Exercise brief
Read through the listing below and copy each line in which the word "contains" occurs.

Extracted entries
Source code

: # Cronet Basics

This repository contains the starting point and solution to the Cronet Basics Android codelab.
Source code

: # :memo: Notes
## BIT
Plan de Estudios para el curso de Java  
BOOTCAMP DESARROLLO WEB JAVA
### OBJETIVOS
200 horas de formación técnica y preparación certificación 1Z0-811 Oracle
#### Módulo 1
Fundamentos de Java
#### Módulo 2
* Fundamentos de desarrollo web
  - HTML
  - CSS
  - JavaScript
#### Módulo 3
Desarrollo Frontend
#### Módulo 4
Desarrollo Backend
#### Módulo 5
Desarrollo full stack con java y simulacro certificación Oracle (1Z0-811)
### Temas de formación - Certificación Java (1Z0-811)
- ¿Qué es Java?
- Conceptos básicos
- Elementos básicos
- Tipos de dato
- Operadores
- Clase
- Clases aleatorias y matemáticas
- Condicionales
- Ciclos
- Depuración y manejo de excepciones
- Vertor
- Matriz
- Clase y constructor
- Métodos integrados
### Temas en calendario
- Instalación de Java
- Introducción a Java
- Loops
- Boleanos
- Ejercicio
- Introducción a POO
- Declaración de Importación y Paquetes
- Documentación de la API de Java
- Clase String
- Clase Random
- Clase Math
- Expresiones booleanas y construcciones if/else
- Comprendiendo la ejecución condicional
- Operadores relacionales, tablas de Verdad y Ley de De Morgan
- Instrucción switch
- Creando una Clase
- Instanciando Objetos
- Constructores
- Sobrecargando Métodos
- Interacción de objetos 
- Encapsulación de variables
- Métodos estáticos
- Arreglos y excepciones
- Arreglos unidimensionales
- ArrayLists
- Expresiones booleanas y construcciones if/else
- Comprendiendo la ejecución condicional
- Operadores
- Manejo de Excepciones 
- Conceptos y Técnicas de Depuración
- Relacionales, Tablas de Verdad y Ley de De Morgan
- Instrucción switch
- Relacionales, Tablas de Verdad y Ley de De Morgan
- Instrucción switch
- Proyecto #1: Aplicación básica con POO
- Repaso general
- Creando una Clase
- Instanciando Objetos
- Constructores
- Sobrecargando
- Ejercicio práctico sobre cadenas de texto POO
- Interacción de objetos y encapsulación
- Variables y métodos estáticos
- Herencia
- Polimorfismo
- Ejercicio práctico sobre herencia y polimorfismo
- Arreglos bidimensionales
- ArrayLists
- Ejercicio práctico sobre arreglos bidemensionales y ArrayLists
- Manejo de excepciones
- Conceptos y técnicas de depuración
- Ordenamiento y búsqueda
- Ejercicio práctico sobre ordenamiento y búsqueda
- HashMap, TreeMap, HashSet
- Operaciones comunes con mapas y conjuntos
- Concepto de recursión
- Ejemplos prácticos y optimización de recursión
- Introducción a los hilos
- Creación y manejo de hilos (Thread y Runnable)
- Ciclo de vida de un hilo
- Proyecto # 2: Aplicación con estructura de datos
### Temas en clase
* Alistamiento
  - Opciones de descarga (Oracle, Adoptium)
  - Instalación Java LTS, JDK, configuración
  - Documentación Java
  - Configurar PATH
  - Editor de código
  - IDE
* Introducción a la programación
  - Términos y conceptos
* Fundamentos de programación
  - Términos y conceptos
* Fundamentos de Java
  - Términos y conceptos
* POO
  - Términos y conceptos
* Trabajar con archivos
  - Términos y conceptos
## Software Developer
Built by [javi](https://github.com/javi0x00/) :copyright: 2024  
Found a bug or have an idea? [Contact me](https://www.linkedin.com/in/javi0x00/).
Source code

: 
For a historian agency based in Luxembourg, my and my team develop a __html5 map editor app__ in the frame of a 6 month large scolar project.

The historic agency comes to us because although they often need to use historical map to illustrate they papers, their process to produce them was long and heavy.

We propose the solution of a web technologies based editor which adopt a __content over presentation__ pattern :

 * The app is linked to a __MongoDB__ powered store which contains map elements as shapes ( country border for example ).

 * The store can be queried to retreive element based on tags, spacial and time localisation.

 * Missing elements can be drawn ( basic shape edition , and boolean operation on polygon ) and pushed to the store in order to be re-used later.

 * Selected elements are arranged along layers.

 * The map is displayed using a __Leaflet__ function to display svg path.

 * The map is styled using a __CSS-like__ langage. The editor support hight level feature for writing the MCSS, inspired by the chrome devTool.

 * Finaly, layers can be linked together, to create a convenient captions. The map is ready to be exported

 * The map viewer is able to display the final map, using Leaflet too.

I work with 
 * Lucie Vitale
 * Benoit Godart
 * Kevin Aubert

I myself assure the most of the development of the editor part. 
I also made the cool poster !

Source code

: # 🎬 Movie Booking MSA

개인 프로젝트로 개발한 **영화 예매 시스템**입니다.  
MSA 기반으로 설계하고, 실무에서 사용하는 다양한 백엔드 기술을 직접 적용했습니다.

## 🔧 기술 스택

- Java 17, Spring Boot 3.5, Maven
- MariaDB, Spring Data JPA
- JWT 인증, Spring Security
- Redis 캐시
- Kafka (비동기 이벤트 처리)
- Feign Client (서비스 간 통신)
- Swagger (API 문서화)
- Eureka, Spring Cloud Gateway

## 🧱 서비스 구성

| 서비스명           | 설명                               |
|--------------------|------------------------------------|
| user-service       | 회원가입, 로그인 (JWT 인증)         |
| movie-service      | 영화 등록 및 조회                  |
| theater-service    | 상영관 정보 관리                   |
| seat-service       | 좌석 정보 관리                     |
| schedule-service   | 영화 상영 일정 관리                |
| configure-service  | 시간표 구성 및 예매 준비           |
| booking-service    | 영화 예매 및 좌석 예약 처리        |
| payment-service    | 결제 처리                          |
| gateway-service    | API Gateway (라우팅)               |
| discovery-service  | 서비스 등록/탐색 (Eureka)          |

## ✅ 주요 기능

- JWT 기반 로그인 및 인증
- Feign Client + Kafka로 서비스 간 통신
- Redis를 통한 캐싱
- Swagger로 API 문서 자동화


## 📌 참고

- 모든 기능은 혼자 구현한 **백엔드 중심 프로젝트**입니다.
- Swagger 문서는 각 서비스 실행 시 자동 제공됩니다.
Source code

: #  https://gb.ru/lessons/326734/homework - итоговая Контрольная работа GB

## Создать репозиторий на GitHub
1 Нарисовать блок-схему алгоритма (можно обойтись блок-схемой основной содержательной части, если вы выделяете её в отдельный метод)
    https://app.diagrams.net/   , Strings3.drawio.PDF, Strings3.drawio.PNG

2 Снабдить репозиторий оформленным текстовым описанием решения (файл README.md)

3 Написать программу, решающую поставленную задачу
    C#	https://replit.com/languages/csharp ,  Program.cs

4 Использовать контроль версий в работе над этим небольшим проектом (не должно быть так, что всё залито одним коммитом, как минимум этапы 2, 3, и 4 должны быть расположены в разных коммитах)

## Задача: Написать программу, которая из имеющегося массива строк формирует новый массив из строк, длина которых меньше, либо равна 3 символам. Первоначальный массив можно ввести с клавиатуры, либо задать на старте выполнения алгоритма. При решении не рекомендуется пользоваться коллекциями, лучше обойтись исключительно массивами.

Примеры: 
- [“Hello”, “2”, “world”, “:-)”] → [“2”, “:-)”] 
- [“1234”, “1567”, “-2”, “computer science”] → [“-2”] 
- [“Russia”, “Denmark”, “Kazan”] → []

Answer to this exercise
This repository contains the starting point and solution to the Cronet Basics Android codelab.
 * The app is linked to a __MongoDB__ powered store which contains map elements as shapes ( country border for example ).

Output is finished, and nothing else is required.